The first story sets the tone. A new father tries to register his son as Daniel. He learns that Daniel is not on the acceptable names list. But it is the ensuing dialogue with the unseen registrar that jars - a mixture of Kafka, Monty Python and Soviet-style lack of any concept of serving the public.
As with many of the ensuing vignettes, the obduracy of the official is buttressed by a cast-iron certainty that he will be backed by a paternalistic, censorious, narrow-minded, dictatorial government.
In Selena, a young girl’s excitement at getting new clothes for a school ceremony is ground out of her as the saleswoman systematically reduces the colour and design options and increases the covering materials.
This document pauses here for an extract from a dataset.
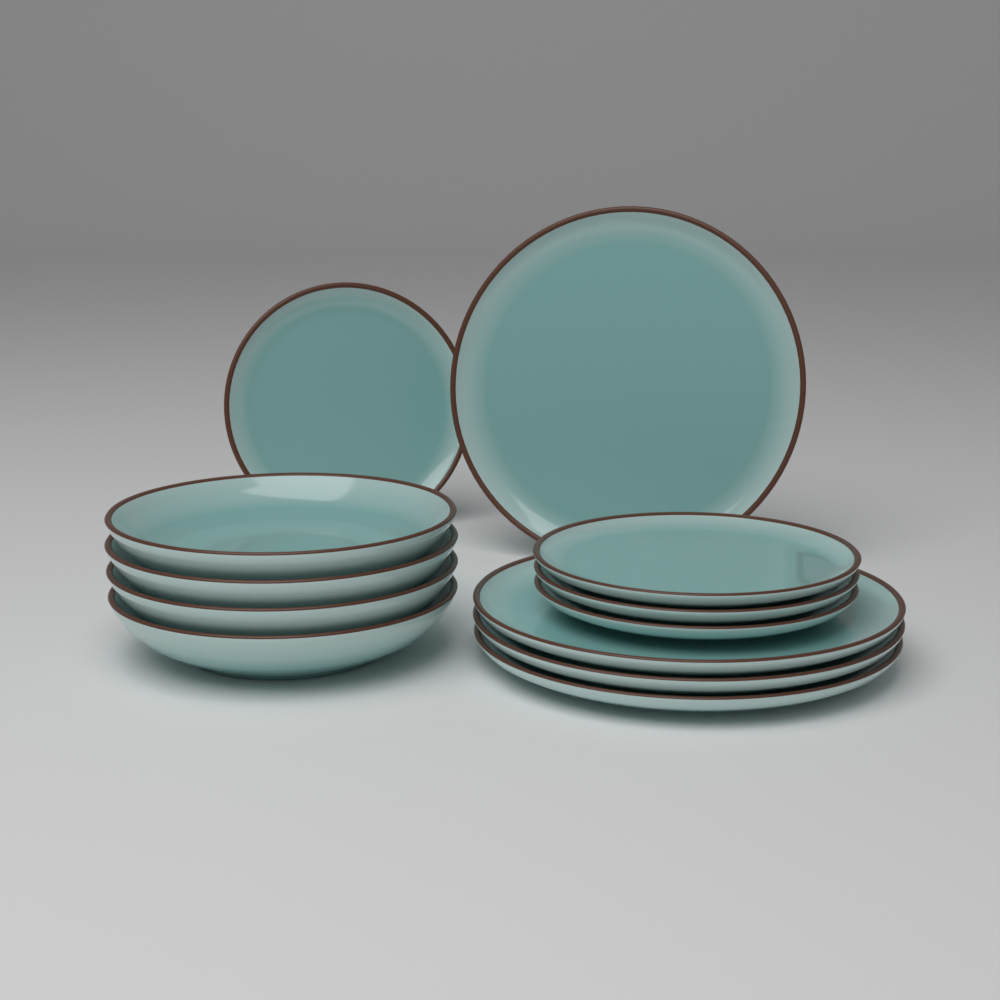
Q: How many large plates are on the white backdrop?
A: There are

And then tries to sell the mother a patching prayer mat.
Only one of the victims in the stories - a schoolgirl forced to admit that she was driven to school by a boy on a motorbike and had visited a park with the same boy - manages to turn the tables on her all-powerful inquisitor. She escapes censure because she tells the teacher that she saw the teacher in the park, too, and has a photograph to prove it.
A woman being interviewed for a job with a private construction company rapidly becomes uncomfortable and fearful as it becomes obvious that the boss is not looking for office skills, but for sex.
Similarly, a man applying for a driving licence is told to take more and more of his clothes off as the official questions him about his tattoos.
The overall picture is extremely unpleasant: powerful, self-righteous, self-important, hypocritical, scuzzy interviewers getting pleasure out of making life difficult for ordinary people, usually using an unthinking interpretation of Islam.
It’s cutting but often funny, in a painful, even cruel way. It’s a simple, one-sided demolition of behaviour and attitudes in contemporary Iran.
The final snapshot is cataclysmic, the intention presumably being to say that piling such humiliations on the population will ultimately lead to regime collapse.
It’s a powerful indictment of the abuse of power.